Proceedings of the 14th ACM SIGPLAN symposium on Principles and practice of parallel programming
Copy or Discard execution model for speculative parallelization on multicores
Proceedings of the 41st annual IEEE/ACM International Symposium on Microarchitecture
Fast Track: A Software System for Speculative Program Optimization
Proceedings of the 7th annual IEEE/ACM International Symposium on Code Generation and Optimization
Speculative parallelization of sequential loops on multicores
International Journal of Parallel Programming
Supporting speculative parallelization in the presence of dynamic data structures
PLDI '10 Proceedings of the 2010 ACM SIGPLAN conference on Programming language design and implementation
Supporting speculative parallelization in the presence of dynamic data structures
PLDI '10 Proceedings of the 2010 ACM SIGPLAN conference on Programming language design and implementation
SpiceC: scalable parallelism via implicit copying and explicit commit
Proceedings of the 16th ACM symposium on Principles and practice of parallel programming
Enhanced speculative parallelization via incremental recovery
Proceedings of the 16th ACM symposium on Principles and practice of parallel programming
General data structure expansion for multi-threading
Proceedings of the 34th ACM SIGPLAN conference on Programming language design and implementation
Practical speculative parallelization of variable-length decompression algorithms
Proceedings of the 14th ACM SIGPLAN/SIGBED conference on Languages, compilers and tools for embedded systems
Hi-index | 0.00 |
With the availability of chip multiprocessor (CMP) and simultaneous multithreading (SMT) machines, extracting thread level parallelism from a sequential program has become crucial for improving performance.

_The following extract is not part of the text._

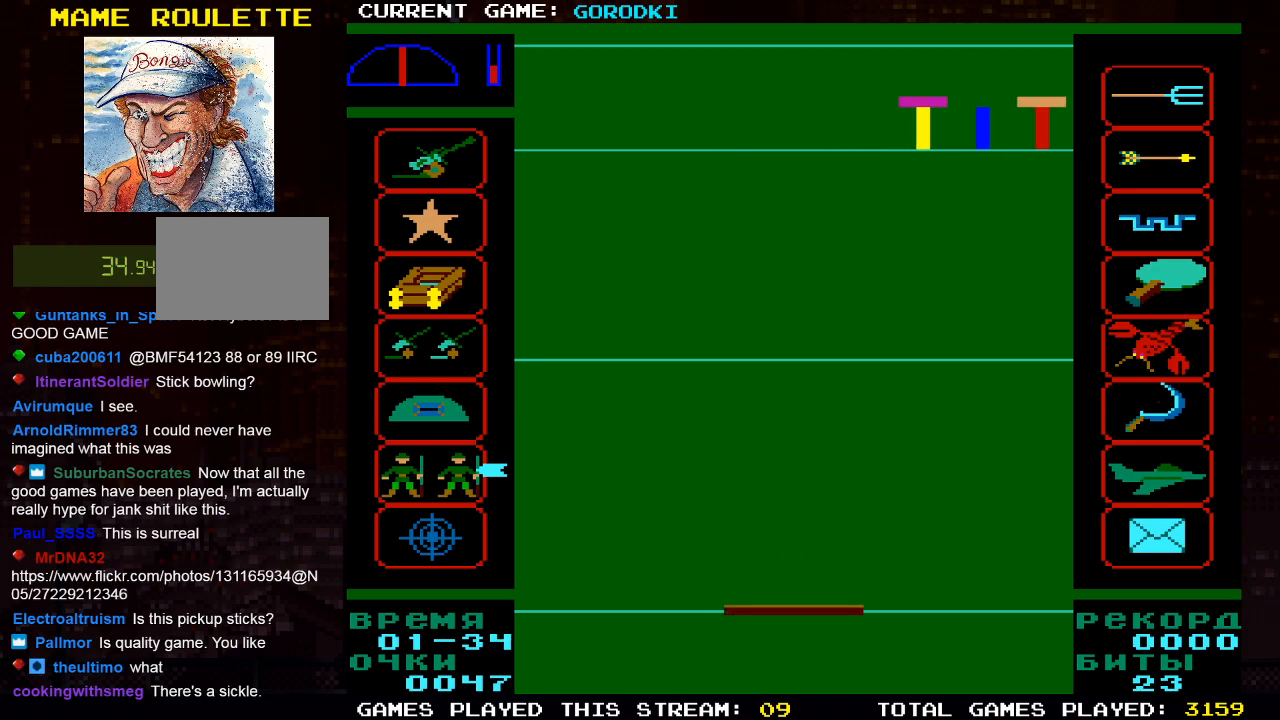
{"buttons": [], "left_stick": "center", "right_stick": "center", "events": []}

However, many sequential programs cannot be easily parallelized due to the presence of dependences. To solve this problem, different solutions have been proposed. Some of them make the optimistic assumption that such dependences rarely manifest themselves at runtime. However, when this assumption is violated, the recovery causes very large overhead. Other approaches incur large synchronization or computation overhead when resolving the dependences. Consequently, for a loop with frequently arising cross-iteration dependences, previous techniques are not able to speed up the execution. In this paper we propose a compiler technique which uses state separation and multiple value prediction to speculatively parallelize loops in sequential programs that contain frequently arising cross-iteration dependences. The key idea is to generate multiple versions of a loop iteration based on multiple predictions of values of variables involved in cross-iteration dependences (i.e., live-in variables). These speculative versions and the preceding loop iteration are executed in separate memory states simultaneously. After the execution, if one of these versions is correct (i.e., its predicted values are found to be correct), then we merge its state and the state of the preceding iteration because the dependence between the two iterations is correctly resolved. The memory states of other incorrect versions are completely discarded. Based on this idea, we further propose a runtime adaptive scheme that not only gives a good performance but also achieves better CPU utilization. We conducted experiments on 10 benchmark programs on a real machine. The results show that our technique can achieve 1.7x speedup on average across all used benchmarks.